Société

Le Québec veut protéger le français du déclin au Canada

La langue française est en déclin dans la province du Québec, la 2e province du Canada en termes de population, et le gouvernement local cherche à la protéger.

Restaurant à Montréal
Un restaurant à Montréal. Les personnes pourraient se bientôt avoir le droit de se plaindre si elles ne sont pas servies en utilisant le français | Montréal, Matthieu Joannon

Malgré une augmentation de 4 % du nombre de personnes qui parlent français entre les recensements de 2006 et 2011, la représentation des francophones dans la province du Québec est passée de 79,6 % à 78,9 %.

S’il est adopté, le projet de loi 96 serait la législation la plus importante pour protéger le français depuis 1977 et le projet de loi 101. La Charte de la langue française avait déclaré le français langue officielle.

Le projet de loi 96 souligne qu’il n’y a qu’une seule langue officielle et que “le français est la langue commune de la nation québécoise”, ajoutant 201 articles qui modifient les règles d’utilisation de la langue.

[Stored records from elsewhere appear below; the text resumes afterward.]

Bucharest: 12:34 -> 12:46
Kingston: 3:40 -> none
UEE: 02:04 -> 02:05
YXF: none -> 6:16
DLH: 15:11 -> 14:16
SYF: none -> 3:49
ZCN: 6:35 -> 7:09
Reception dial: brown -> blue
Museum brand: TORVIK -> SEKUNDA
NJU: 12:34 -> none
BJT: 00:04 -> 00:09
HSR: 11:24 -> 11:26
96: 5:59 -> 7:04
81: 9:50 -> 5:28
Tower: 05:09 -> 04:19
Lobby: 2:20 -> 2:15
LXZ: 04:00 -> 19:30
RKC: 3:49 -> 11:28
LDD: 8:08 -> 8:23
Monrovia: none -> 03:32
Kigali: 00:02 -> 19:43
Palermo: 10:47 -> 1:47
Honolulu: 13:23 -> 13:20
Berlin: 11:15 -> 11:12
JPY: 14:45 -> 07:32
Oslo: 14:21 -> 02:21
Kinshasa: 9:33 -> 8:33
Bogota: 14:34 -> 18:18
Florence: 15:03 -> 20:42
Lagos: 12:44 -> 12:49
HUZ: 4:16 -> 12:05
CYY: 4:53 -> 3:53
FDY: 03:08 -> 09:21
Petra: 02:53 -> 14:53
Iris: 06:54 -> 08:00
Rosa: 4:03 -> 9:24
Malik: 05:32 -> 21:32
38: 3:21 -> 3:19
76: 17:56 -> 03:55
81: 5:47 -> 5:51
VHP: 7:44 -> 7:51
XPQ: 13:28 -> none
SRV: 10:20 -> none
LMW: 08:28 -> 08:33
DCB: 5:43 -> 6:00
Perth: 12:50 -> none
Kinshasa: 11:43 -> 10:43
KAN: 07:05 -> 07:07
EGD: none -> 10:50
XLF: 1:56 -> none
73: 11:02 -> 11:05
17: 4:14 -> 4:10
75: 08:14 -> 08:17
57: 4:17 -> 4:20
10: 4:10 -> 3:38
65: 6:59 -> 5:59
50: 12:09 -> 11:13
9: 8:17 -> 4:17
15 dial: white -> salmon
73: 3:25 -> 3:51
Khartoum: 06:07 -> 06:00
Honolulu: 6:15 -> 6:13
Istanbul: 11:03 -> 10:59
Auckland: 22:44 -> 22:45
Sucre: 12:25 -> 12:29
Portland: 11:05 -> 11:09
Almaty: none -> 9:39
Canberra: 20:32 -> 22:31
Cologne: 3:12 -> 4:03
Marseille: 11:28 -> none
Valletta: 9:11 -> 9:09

Par exemple, le gouvernement, dominé par le parti autonomiste Coalition Avenir Québec, limitera à 20 % les admissions dans des cégeps, le système universitaire québécois, qui sont anglophones. Il deviendra alors plus difficile pour les francophones de s’inscrire dans les cégeps anglophones afin de contrecarrer leur popularité croissante. Par ailleurs, les cégeps francophones verront une réduction des programmes enseignés en anglais.

Le droit d’apprendre le français sera instauré par la loi, permettant d’offrir des cours de français aux anglophones qui veulent améliorer leurs compétences en français.

Dans le secteur de l’entreprise, les employés pourraient poursuivre leur employeur en justice s’ils estiment que leurs droits linguistiques ne sont pas respectés.

La clause dérogatoire pour éviter les contestations judiciaires

Un client dans un magasin aurait un droit fondamental à être servi dans la langue française, avec une tolérance uniquement pour accueil mixte tel que “Bonjour-Hi”.

Certaines municipalités n’auraient plus le status de bilingue. Le Québec souhaite également que le gouvernement fédéral modifie la Constitution canadienne pour faire du français la langue de la nation québecoise.

Et pour mettre toutes les chances de son côté et éviter les objections, le gouvernement du Québec a invoqué la clause dérogatoire.

Cette clause permet aux autorités provinciales ou fédérales de déroger à des articles de la Charte des droits et libertés. Introduite en 1982 comme un compromis concédé par l’État fédéral dans la négociation de modifications de la Constitution, les gouvernements peuvent modifier les lois traitant de la liberté d’expression ou de réunion, sans toutefois pouvoir toucher à des lois plus fondamentales comme celles liées aux droits démocratiques. Les motifs d’invocation de cette clause, qui intervient généralement après une décision de justice, sont difficilement contestables.

Nous avons le devoir d’utiliser la clause dérogatoire lorsque la base de notre existence en tant que peuple francophone sur le continent américain est en jeu”, a justifié le premier ministre québecois François Legault.